Sulla ele­zione di Mat­ta­rella, una volta avve­nuta, tutti hanno cer­cato di met­tere il cap­pello. E gran parte della stampa ha dato corda agli autoe­logi. A comin­ciare da quello di Renzi. Cui va certo rico­no­sciuta la sua qua­lità più forte, la rapi­dità, gra­zie alla quale ha capito che se tirava ancora un po’ la corda, il suo par­tito rischiava di fran­tu­marsi. E così, per una volta, è stato a sen­tire quello che sug­ge­riva la sua oppo­si­zione interna. La scelta di que­sto Pre­si­dente della Repub­blica penso sia una vit­to­ria di Ber­sani, della sini­stra interna al Pd, di Sel. Di cui il nostro primo mini­stro ha alla fine dovuto tener conto, deci­dendo di cor­rere il rischio di una incri­na­tura del patto del Naza­reno, piut­to­sto che quello, più peri­co­loso, di una troppo grave ferita nel suo par­tito. Pur­troppo non credo che que­sto com­porti un qual­che muta­mento di rotta del governo sulle sostan­ziali que­stioni che sono sul tap­peto, ma è bene sapere che lot­tare, o almeno resi­stere, qual­che volta serve.
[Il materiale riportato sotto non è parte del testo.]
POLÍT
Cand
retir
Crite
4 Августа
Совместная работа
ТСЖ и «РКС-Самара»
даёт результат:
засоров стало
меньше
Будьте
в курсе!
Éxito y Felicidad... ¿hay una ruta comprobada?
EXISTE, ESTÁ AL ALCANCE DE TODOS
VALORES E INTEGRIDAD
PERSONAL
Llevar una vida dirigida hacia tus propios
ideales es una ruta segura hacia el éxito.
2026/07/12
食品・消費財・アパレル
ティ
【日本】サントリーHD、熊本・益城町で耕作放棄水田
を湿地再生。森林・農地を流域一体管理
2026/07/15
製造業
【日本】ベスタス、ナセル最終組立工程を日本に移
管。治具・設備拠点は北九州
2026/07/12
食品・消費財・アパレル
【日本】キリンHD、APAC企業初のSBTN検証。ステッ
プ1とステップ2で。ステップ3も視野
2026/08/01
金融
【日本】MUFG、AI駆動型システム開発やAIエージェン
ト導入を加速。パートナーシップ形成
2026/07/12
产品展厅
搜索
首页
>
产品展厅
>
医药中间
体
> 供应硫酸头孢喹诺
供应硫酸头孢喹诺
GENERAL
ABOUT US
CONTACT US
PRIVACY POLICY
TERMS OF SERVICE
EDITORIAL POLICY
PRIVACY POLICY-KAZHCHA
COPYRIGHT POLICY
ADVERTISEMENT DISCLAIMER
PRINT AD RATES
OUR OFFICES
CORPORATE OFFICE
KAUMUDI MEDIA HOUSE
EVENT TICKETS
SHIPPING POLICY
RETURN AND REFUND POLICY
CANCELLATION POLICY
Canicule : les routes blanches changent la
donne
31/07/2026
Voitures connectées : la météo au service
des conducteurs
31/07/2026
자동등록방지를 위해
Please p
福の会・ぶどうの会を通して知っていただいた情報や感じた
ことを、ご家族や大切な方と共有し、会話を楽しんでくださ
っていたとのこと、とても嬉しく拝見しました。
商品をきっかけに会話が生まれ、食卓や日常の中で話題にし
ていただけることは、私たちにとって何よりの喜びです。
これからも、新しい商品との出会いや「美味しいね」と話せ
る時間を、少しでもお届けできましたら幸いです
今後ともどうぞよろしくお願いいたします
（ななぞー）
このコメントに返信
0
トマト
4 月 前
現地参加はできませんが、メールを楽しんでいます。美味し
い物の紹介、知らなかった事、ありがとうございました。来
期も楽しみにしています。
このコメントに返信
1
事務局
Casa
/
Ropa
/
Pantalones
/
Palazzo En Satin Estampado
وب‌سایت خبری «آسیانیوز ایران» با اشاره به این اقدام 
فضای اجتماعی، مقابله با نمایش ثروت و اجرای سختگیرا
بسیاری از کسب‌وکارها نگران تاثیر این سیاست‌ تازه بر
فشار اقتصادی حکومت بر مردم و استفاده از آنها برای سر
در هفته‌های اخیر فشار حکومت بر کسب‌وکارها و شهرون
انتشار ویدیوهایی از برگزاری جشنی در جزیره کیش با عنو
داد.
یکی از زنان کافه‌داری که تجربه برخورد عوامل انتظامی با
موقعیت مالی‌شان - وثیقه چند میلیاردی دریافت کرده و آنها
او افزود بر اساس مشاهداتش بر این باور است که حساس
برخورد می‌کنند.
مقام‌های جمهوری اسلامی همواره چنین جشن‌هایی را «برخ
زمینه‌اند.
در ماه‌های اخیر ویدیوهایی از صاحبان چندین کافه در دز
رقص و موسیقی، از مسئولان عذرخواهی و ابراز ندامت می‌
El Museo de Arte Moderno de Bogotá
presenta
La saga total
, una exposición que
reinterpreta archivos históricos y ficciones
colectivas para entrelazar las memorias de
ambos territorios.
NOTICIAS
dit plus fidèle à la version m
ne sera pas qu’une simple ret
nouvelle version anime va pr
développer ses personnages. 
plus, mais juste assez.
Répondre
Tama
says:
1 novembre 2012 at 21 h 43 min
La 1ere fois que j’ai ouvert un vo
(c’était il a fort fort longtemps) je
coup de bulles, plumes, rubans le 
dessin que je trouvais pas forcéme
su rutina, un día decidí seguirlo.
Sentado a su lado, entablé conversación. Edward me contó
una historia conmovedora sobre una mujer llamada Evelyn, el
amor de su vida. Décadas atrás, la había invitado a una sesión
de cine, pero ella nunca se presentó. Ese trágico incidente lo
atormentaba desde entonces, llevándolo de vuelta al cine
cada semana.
Che Mat­ta­rella non sia, come dicono soa­ve­mente gli inglesi, la “cup of tea” di Renzi si è già visto: basti pen­sare a quanto ha detto nel suo discorso inau­gu­rale: non bastano gene­ri­che esor­ta­zioni a guar­dare al futuro per cam­biare. Né si può gover­nare a botte di voti di fidu­cia igno­rando la dia­let­tica par­la­men­tare. Debbo anche dire che ho apprez­zato il fatto che il nuovo pre­si­dente non abbia mai detto la parola “riforme”, che copre ormai qua­lun­que controriforma. L’altra straor­di­na­ria men­zo­gna sban­die­rata in que­sti giorni è quella sulla Dc. E’ vero che Luigi Pin­tor, dopo aver scon­so­la­ta­mente ripe­tuto «mori­remo demo­cri­stiani», quando arrivò Ber­lu­sconi finì per aggiun­gere, in un suo edi­to­riale, la parola «magari». Per­ché al peg­gio non c’è mai fine. Ma usare Mat­ta­rella per ria­bi­li­tare il mezzo secolo di governi della balena bianca è un altro paio di maniche.

L’altro giorno, il 9 gen­naio, ho ascol­tato alla radio una tra­smis­sione in cui si rac­con­tava quanto era acca­duto, 65 anni prima, a Modena: la poli­zia di Scelba aveva spa­rato ad altezza d’uomo con­tro il paci­fico pic­chetto ope­raio che pre­si­diava l’acciaieria Orsi per pro­te­stare con­tro mas­sicci licen­zia­menti. Ne uccise 7 e ne ferì gra­ve­mente decine. Mi sono doman­data quanti gio­vani sapes­sero di quell’eccidio, e dei tanti che nelle cam­pa­gne e nelle città hanno segnato per decenni l’esercizio del potere demo­cri­stiano. Oltre alle discri­mi­na­zioni di ope­rai e intel­let­tuali, alla cen­sura, all’intreccio clien­te­lare fra par­tito e stato, all’abnorme debito pub­blico, quello con cui tutt’ora fac­ciamo i conti.

L’on. Pomicino ha colto l’occasione dell’elezione del nuovo pre­si­dente della repub­blica per com­men­tare sod­di­sfatto: nella prima Repub­blica c’erano due grandi par­titi, il Pci e la Dc, il primo ha sba­gliato sem­pre, la seconda ha fatto sem­pre le cose giu­ste. Per for­tuna Mat­ta­rella è stato molte e essen­ziali volte dalla “parte del torto”. A comin­ciare dal varo della Legge Mammì, che ha per­messo a Ber­lu­sconi di arri­vare dove è arrivato.Con tutte le sue ben note reti­cenze e ambi­guità la sini­stra Dc non può esser con­fusa con le peg­giori male­fatte di quel par­tito. Altro che glo­ri­fi­ca­zione della prima Repubblica!